• **WHAT TO DO**
Nothing but an exact copy of the records below counts as the answer.

━━━ DATASET CONTENT

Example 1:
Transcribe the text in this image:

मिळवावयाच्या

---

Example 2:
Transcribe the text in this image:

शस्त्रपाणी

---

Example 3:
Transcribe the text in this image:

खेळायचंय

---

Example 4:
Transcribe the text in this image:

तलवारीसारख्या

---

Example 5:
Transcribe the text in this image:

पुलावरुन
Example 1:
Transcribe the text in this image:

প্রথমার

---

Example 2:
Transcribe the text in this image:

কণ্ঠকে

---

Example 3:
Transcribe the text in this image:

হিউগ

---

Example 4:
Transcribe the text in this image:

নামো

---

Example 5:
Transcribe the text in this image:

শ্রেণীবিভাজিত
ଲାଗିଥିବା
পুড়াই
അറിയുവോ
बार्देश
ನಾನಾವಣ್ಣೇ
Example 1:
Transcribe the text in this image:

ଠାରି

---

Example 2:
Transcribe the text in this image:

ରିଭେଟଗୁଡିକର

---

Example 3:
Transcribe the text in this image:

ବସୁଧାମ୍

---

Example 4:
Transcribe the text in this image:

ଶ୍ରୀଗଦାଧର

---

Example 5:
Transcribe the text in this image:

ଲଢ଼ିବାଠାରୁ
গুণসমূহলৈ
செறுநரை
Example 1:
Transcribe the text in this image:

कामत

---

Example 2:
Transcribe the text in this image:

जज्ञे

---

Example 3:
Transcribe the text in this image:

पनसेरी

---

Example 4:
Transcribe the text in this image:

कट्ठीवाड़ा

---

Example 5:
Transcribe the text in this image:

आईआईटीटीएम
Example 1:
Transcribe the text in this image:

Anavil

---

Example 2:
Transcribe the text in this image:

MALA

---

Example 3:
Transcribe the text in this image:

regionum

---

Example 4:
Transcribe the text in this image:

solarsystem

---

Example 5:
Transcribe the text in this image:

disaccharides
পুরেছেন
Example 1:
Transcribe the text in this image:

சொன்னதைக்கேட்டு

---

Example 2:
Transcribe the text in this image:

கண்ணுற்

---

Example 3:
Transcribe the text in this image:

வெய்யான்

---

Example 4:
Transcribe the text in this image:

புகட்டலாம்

━━━━━━

• **TASK RESULT**
Example 1:
Transcribe the text in this image:

मिळवावयाच्या

---

Example 2:
Transcribe the text in this image:

शस्त्रपाणी

---

Example 3:
Transcribe the text in this image:

खेळायचंय

---

Example 4:
Transcribe the text in this image:

तलवारीसारख्या

---

Example 5:
Transcribe the text in this image:

पुलावरुन
Example 1:
Transcribe the text in this image:

প্রথমার

---

Example 2:
Transcribe the text in this image:

কণ্ঠকে

---

Example 3:
Transcribe the text in this image:

হিউগ

---

Example 4:
Transcribe the text in this image:

নামো

---

Example 5:
Transcribe the text in this image:

শ্রেণীবিভাজিত
ଲାଗିଥିବା
পুড়াই
അറിയുവോ
बार्देश
ನಾನಾವಣ್ಣೇ
Example 1:
Transcribe the text in this image:

ଠାରି

---

Example 2:
Transcribe the text in this image:

ରିଭେଟଗୁଡିକର

---

Example 3:
Transcribe the text in this image:

ବସୁଧାମ୍

---

Example 4:
Transcribe the text in this image:

ଶ୍ରୀଗଦାଧର

---

Example 5:
Transcribe the text in this image:

ଲଢ଼ିବାଠାରୁ
গুণসমূহলৈ
செறுநரை
Example 1:
Transcribe the text in this image:

कामत

---

Example 2:
Transcribe the text in this image:

जज्ञे

---

Example 3:
Transcribe the text in this image:

पनसेरी

---

Example 4:
Transcribe the text in this image:

कट्ठीवाड़ा

---

Example 5:
Transcribe the text in this image:

आईआईटीटीएम
Example 1:
Transcribe the text in this image:

Anavil

---

Example 2:
Transcribe the text in this image:

MALA

---

Example 3:
Transcribe the text in this image:

regionum

---

Example 4:
Transcribe the text in this image:

solarsystem

---

Example 5:
Transcribe the text in this image:

disaccharides
পুরেছেন
Example 1:
Transcribe the text in this image:

சொன்னதைக்கேட்டு

---

Example 2:
Transcribe the text in this image:

கண்ணுற்

---

Example 3:
Transcribe the text in this image:

வெய்யான்

---

Example 4:
Transcribe the text in this image:

புகட்டலாம்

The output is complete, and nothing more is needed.